Jump to: navigation, search

Understand the system

In most 3D applications - whether under OpenGL, OpenGLES, WebGL or Direct3D, there are four principle places where speed bottlenecks can happen:

  1. The CPU - you have to calculate what meshes you're going to draw and set them up for rendering. This tends to be more or less a fixed cost per mesh.
  2. The transmission link between CPU and GPU which is a cost that depends on the number of vertices you send multiplied by the number of per-vertex attributes - plus the cost of updating textures and shaders that you might change during that frame.
  3. The GPU's vertex processor. This is the per-vertex processing cost of transforming/lighting your vertex data - without shaders, the cost roughly depends on the number of vertices times the number of lights you have turned on - with shaders, the cost roughly depends on the number of vertices times the complexity of your shader.
  4. The GPU's pixel/fragment processor. This is the per-pixel cost for pixels that pass clipping. The cost roughly depends on the number of pixels you draw onto the screen times the number of textures you use and/or the complexity of your fragment shader.

Find the bottleneck

If your application is running slower than you'd hoped - then you need to establish which of these four things is the problem.

GPU Pixel processing

Pixel processing time is easy to understand - reduce the size of the window you're rendering to (keeping everything else the same). If your program goes faster in rough proportion to the area of the window (height x width) - then pixel processing is the bottleneck.

CPU processing

If you have eliminated that then since CPU time generally doesn't depend on the number of vertices you draw, then you can (just as a test) keep rendering to a tiny window (to more or less eliminate pixel processing costs) and deliberately halve the number of triangles in each mesh. If your application's performance increases by roughly a factor of two then you were obviously not limited by the CPU's per-mesh costs - if your performance hardly changes - then probably you're drawing too many objects or doing too much per-mesh work in the CPU and you need to improve your code somehow.

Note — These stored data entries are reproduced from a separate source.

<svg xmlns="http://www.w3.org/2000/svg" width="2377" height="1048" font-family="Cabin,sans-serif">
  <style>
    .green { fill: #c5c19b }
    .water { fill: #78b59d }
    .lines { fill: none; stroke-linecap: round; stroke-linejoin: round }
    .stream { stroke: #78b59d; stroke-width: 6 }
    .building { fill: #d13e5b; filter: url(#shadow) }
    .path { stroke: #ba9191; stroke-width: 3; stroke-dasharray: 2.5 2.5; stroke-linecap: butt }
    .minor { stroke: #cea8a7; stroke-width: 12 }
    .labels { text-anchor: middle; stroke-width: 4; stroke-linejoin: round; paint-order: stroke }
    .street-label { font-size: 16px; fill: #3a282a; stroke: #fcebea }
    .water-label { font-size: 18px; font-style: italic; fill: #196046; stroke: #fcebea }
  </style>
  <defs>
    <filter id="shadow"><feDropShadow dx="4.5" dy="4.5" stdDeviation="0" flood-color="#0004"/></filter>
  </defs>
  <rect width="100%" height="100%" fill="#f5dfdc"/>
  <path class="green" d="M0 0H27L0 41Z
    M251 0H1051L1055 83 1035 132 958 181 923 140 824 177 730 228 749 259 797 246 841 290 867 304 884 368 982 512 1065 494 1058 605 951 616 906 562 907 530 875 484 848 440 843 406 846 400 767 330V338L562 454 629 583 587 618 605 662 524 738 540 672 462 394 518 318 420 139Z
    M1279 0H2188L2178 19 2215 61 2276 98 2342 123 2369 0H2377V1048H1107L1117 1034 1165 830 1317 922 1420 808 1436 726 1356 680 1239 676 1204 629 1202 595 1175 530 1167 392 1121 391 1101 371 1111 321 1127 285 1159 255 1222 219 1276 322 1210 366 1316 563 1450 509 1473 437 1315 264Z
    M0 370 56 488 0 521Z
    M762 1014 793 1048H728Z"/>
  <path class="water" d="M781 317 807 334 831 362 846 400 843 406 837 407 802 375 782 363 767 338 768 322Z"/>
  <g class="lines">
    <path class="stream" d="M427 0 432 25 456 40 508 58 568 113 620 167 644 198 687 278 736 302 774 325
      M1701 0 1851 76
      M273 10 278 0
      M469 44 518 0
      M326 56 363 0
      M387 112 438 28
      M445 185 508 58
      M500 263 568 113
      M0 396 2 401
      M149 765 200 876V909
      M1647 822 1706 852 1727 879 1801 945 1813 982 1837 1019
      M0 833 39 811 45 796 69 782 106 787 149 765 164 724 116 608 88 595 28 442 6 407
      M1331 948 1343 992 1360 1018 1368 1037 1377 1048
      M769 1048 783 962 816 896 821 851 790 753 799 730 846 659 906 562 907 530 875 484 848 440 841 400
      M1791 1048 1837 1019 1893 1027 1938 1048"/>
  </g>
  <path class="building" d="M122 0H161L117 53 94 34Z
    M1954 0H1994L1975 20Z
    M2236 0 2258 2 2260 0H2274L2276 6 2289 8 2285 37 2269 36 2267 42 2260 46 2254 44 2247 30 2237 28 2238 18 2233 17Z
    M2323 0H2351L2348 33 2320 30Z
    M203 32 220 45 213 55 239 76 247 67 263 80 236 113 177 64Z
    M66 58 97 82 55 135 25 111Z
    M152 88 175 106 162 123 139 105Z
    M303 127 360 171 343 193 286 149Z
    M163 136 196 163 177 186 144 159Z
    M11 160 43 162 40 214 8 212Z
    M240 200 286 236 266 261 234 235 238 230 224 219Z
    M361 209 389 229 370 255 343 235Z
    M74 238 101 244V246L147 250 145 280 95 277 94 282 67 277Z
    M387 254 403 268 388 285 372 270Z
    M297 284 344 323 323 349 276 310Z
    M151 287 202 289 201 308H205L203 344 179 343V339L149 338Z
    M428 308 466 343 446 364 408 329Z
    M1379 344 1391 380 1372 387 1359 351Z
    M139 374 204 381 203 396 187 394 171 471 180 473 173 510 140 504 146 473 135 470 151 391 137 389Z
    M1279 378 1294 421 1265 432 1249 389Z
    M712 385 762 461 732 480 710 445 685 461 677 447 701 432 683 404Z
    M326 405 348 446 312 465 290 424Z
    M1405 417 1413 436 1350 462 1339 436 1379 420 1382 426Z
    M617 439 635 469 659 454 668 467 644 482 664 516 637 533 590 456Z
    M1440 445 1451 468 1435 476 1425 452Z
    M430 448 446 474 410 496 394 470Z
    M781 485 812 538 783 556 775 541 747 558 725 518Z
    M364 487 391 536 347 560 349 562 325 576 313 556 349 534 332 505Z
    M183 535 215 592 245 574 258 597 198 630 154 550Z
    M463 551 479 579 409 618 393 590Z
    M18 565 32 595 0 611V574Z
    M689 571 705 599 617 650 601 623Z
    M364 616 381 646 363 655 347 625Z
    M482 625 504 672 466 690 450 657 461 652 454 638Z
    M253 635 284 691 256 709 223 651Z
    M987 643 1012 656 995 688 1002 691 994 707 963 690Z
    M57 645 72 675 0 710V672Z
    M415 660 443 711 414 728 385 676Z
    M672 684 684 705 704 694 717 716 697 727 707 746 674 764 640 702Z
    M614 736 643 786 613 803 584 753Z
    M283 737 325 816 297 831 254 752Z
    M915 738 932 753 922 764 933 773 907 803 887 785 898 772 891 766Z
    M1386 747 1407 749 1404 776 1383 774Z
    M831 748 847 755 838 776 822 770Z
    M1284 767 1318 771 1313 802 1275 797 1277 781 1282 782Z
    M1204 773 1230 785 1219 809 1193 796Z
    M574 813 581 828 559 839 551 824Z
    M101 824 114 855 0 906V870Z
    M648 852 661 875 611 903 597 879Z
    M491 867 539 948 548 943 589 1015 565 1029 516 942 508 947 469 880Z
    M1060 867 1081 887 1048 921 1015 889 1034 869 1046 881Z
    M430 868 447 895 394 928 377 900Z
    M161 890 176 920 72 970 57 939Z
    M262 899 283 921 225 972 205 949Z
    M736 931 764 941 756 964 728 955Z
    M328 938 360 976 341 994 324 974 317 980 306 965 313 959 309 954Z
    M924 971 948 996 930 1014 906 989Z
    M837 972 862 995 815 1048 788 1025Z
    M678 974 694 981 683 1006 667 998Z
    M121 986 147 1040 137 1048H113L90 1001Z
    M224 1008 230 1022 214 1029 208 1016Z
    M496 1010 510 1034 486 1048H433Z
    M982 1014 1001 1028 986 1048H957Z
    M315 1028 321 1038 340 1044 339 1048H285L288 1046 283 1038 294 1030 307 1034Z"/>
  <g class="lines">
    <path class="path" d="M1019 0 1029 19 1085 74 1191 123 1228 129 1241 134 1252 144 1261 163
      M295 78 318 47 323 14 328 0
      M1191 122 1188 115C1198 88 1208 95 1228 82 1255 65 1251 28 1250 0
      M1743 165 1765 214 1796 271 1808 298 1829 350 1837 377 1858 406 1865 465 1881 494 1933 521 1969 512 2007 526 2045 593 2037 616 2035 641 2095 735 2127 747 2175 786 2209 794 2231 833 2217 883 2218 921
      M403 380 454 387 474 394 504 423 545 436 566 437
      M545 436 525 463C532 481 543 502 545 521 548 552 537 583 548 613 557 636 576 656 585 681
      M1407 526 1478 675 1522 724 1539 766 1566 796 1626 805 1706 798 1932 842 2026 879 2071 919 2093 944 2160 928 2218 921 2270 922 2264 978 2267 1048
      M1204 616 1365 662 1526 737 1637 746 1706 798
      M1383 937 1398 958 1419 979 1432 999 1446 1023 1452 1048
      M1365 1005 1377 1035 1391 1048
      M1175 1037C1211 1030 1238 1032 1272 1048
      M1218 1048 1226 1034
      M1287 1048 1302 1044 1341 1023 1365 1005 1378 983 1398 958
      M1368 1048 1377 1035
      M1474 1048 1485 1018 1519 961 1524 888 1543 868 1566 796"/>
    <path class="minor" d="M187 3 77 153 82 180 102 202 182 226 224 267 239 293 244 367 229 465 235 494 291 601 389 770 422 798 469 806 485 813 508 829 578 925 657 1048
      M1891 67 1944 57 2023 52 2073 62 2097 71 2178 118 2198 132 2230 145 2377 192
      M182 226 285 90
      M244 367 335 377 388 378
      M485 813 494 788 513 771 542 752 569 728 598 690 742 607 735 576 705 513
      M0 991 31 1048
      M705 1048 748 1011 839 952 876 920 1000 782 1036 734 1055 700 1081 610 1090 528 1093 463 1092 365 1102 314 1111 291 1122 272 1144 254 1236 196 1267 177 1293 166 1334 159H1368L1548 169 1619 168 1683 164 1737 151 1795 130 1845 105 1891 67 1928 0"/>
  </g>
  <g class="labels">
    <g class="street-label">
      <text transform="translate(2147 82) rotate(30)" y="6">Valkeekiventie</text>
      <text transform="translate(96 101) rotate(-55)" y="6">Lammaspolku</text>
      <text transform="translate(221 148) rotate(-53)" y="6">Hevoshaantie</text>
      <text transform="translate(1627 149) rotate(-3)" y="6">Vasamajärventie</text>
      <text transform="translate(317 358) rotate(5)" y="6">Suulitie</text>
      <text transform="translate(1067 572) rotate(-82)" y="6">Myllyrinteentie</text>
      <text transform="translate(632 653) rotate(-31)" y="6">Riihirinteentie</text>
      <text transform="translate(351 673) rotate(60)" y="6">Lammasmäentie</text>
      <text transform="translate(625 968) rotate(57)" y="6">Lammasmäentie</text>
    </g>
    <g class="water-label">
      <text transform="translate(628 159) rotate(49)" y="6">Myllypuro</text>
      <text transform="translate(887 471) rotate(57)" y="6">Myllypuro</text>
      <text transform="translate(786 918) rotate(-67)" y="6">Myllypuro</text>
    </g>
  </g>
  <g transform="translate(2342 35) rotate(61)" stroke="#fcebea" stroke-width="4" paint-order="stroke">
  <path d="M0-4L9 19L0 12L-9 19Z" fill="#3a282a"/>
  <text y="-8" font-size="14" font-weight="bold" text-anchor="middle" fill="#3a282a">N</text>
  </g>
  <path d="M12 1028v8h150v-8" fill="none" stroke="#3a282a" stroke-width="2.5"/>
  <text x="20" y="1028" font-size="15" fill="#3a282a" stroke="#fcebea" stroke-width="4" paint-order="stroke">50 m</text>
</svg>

GPU Vertex transmission/processing

Figuring out whether the transmission costs (2) or the GPU's vertex processing (3) costs are your problem is tricky. But since both depend mostly on number of vertices, you probably don't need to.

Eliminate the bottleneck

If CPU time is the culprit

You either need to optimize your code so that other CPU time-sinks are reduced (eg make physics, collision, AI, etc faster) - or you need to improve your field-of-view culling so you draw fewer meshes that are off-screen - or you need to reduce the number of meshes in your art (eg by combining multiple parts of an object into a single object using tricks like texture atlassing).

In my experience, the last of these is the first thing most people should be looking at.

If GPU vertex transmission/processing is the culprit

Then your meshes are too complex or you have too many (fixed function) light sources or your vertex shader is too complex. Use level-of-detail to reduce the number of vertices in meshes that are further from the eyepoint. Consider doing occlusion queries to reduce the number of meshes you draw. Optimize light source culling.

If GPU pixel processing is the culprit

Simplify your pixel shaders. Consider doing a depth-only pass before your 'beauty' pass. Can you reduce the resolution of your textures? Can you draw to a smaller window? Can you make better use of approximate front-to-back rendering order?

Rinse and repeat

When you've done some kind of optimization - re-do the testing phase to see if you've speeded things up - and also (very important) to see if you moved the bottleneck somewhere else. If the CPU was the limiting factor - and you improved that, then perhaps the GPU is now the limiting factor. If so, then speeding up the code in your CPU still more probably won't help - and (worse still) doing more work there won't result in better frame rates. So after each round of optimization, see which part of the system needs more work next.

Also, if you're getting good frame rates - then you can probably improve the quality of your graphics by drawing more meshes, more polygons, or having more complicated lighting or something. When things are humming along fast enough, you can use "reverse optimization" to understand where you could be making things look nicer at little to no cost to performance.

This is an over-simplification

There are times when (for example) your CPU is spending too long getting to the point in the frame cycle where it starts drawing meshes...then, once it starts drawing them, the meshes are too complicated and the CPU is held up waiting for the GPU to get done. In such cases, you have multiple bottlenecks and improving either CPU or vertex count will both improve performance.